Bonny Talal, Salama Khaled N
Electrical Engineering Program, King Abdullah University of Science and Technology, Thuwal, Kingdom of Saudi Arabia.
Annu Int Conf IEEE Eng Med Biol Soc. 2011;2011:928-31. doi: 10.1109/IEMBS.2011.6090209.

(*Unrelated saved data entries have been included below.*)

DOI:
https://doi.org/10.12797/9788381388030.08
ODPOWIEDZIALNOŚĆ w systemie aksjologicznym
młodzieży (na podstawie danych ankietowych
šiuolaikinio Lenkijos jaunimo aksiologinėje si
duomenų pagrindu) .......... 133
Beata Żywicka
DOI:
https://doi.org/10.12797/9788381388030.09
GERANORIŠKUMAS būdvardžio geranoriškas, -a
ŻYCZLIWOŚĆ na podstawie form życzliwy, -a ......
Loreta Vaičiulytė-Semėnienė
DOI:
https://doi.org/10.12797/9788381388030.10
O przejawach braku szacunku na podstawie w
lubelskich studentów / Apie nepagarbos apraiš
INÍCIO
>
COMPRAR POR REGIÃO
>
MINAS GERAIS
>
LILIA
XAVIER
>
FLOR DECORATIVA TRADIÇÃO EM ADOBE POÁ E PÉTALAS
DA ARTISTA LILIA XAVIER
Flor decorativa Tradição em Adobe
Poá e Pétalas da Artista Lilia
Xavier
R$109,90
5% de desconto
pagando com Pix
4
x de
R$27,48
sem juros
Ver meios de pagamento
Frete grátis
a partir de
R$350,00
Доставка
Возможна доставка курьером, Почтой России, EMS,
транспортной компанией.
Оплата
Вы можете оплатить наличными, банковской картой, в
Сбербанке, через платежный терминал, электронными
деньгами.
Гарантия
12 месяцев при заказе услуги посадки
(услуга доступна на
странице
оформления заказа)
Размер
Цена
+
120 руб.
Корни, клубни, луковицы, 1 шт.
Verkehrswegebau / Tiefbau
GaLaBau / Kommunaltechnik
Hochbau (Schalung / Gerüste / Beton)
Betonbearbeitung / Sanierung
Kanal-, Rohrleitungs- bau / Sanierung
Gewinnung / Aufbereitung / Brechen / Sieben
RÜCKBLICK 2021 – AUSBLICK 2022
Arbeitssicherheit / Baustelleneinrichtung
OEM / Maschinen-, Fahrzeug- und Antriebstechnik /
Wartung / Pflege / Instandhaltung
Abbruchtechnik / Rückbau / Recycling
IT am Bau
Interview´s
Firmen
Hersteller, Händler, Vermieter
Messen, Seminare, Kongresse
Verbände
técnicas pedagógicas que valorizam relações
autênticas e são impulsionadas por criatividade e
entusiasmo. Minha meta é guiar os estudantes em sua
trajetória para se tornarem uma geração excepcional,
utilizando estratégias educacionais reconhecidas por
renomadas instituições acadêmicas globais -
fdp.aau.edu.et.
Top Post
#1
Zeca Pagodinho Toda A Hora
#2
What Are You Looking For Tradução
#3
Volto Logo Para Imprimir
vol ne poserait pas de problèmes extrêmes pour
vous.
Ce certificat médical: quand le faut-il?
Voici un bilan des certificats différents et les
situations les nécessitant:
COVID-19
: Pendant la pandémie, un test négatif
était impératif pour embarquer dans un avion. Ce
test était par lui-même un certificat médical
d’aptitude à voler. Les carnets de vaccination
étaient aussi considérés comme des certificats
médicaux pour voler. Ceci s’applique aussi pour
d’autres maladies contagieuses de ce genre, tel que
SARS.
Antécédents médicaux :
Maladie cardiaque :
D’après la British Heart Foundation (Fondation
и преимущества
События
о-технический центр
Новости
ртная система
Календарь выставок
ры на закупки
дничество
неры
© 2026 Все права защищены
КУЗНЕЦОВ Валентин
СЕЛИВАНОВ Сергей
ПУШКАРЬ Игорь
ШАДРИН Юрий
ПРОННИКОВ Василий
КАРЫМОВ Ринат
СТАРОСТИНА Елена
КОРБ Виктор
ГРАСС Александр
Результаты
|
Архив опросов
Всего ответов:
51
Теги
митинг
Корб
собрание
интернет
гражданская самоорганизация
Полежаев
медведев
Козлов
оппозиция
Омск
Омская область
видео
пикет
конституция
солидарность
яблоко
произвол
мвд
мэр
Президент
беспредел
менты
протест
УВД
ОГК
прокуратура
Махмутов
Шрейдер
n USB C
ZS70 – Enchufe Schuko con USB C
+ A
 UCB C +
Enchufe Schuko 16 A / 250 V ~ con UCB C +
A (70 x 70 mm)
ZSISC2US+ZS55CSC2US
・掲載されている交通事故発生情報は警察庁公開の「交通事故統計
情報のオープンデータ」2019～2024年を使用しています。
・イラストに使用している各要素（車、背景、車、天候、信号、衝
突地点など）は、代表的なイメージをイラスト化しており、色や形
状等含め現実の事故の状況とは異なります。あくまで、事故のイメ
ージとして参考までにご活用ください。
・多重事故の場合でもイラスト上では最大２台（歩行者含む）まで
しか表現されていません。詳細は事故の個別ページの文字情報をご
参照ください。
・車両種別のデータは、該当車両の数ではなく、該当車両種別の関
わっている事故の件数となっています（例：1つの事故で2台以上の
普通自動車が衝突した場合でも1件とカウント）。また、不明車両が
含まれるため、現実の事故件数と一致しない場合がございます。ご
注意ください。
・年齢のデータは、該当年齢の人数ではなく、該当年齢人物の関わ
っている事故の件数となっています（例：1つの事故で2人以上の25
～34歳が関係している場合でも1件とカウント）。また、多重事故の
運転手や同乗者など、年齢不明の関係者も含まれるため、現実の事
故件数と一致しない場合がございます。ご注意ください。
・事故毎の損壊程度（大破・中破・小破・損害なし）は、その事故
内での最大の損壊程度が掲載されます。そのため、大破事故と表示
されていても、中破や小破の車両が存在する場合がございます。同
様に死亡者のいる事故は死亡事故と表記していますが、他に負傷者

Sequence alignment is an essential tool in almost any computational biology research. It processes large database sequences and considered to be high consumers of computation time. Heuristic algorithms are used to get approximate but fast results. We introduce fast alignment algorithm, called 'Alignment By Scanning' (ABS), to provide an approximate alignment of two DNA sequences. We compare our algorithm with the well-known alignment algorithms, the 'FASTA' (which is heuristic) and the 'Needleman-Wunsch' (which is optimal). The proposed algorithm achieves up to 76% enhancement in alignment score when it is compared with the FASTA Algorithm. The evaluations are conducted using different lengths of DNA sequences.
序列比对几乎是所有计算生物学研究中的一项重要工具。它处理大型数据库序列,被认为是计算时间的高消耗者。启发式算法用于获得近似但快速的结果。我们引入了一种名为“扫描比对”(ABS)的快速比对算法,以提供两条DNA序列的近似比对。我们将我们的算法与著名的比对算法“FASTA”(启发式)和“Needleman-Wunsch”(最优)进行了比较。与FASTA算法相比,所提出的算法在比对得分上提高了高达76%。评估是使用不同长度的DNA序列进行的。